Chromosomes were discovered in the 1880s, but the process of meiosis wasn't made clear until 1905-1911. The dates suggest it is possible that Burbank was aware of meiosis, even if he wasn't aware of the consequences for his work. Fortunately, such knowledge is now widespread and biologists are well aware of the consequences.

2. Meiosis and failures of meiosis.
Strawberries and raspberries show a diversity of genome sizes, but they all have a basic chromosome count of 7. They species range from diploid with 14 chromosomes to decaploid with 70 chromosomes. An even number of chromosomes is found in all cases, as this is required for the formation of gametes (fig. 2A).

If two species with different chromosome counts are crossed, the resulting hybrid can have an uneven number of chromosomes and will be generally unable to generate gametes (fig. 2B). (Example: 2n x 4n => 3n; this is how seedless watermelons are made.)

If two species with the same number of chromosomes are crossed, but the chromosomes are too unrelated, the resulting hybrid will also fail to generate gametes (fig. 2C). In this case the hybrid will have an even number of chromosomes, but they won't line up during meiosis and the result will be a haploid with an increased basic chromosome count. This can be caused by a high level of structural rearrangements in the chromosomes of strawberries vs. raspberries, even if the genes are otherwise compatible.

Because Burbank performed the cross with whatever strawberry and raspberry plants were convenient and the cytogenetics of the parent plants wasn't examined, either of the above scenarios could be responsible for the hybrid infertility that he saw.



I have one raspberry (Rubus occidentalis, isolated in my yard in Minnesota) and one strawberry (Fragaria vesca, isolated in central Wisconsin) in my collection and I think I will set about crossing them during this year. Both species have been examined in detail and happen to be diploid with 14 chromosomes, so the first incompatibility mechanism isn't a concern.

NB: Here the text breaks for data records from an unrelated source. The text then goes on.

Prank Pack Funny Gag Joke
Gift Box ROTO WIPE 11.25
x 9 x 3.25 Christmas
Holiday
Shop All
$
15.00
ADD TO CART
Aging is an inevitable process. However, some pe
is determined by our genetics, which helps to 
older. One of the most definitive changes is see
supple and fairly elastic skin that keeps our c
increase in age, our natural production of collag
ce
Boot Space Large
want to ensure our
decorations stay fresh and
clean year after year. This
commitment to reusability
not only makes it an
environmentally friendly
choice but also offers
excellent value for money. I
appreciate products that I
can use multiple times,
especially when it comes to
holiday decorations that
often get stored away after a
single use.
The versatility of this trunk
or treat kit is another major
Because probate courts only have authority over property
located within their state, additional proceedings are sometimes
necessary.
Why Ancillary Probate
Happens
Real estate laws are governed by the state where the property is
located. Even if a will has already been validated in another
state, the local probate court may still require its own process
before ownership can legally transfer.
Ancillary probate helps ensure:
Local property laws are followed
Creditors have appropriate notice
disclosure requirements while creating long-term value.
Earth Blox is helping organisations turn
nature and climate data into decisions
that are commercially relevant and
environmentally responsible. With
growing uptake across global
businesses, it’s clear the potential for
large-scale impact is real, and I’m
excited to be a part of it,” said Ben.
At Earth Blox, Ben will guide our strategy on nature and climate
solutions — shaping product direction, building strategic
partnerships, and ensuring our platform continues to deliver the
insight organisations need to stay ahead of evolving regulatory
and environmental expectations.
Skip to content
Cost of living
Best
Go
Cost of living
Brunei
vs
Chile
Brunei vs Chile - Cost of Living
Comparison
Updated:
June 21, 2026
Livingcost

3. Meiosis after allotetraploidy.
The second incompatibility mechanism can be overcome by inducing tetraploidy in the hybrid. This would be done using Colchicine or Oryzalin, herbicideal compounds that interfere with cell division and result in a doubling of the number of chromosomes in treated tissue. Induction of tetraploidy generally produces one branch that has larger fruit, thicker stems, and other visible features to distinguish it from the original diploid parts of the plant. Because this tetraploid would contain two full copies of genomes from different species, it would be referred to as an allotetraploid.

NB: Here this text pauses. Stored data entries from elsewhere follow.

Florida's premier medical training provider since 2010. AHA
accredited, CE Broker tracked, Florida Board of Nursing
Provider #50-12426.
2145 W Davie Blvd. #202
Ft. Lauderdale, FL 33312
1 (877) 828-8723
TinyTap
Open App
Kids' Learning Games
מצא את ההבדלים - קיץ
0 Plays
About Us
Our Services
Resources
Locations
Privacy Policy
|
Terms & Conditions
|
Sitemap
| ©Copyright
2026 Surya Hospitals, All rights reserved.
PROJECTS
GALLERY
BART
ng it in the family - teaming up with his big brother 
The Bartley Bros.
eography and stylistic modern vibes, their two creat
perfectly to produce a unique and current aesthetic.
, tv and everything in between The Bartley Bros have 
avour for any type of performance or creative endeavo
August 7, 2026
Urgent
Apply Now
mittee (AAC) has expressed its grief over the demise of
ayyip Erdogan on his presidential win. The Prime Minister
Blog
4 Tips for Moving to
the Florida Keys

4. Tragopogon spp. hybrids.
This process has been observed to happen naturally. Three species of Tragopogon (T. dubius, T. porrifolius, and T. pratensis) were introduced into the Pacific northwest region of the USA in the early 1900s from Europe. By the 1950s, scientists realized there were two new species of Tragopogon to be found in the region (T. mirus and T. miscellus). The new species were fertile allotetraploid hybrids between pairs of the introduced species. The hybrid species have even been recreated in the lab. In this case, it appears the allotetraploids came about because the parent species occasionally produce aberrantly diploid gametes which merged to form the fertile allotetraploid. The precise pathway is different than what I expect would be going on with the strawberry/raspberry cross, but it is a wonderful case-study for hybrid speciation.

If everything works out, it will be a few years before I have a fertile strawberry/raspberry cross. I wonder what the fruit would taste like? I'll keep you informed as it goes.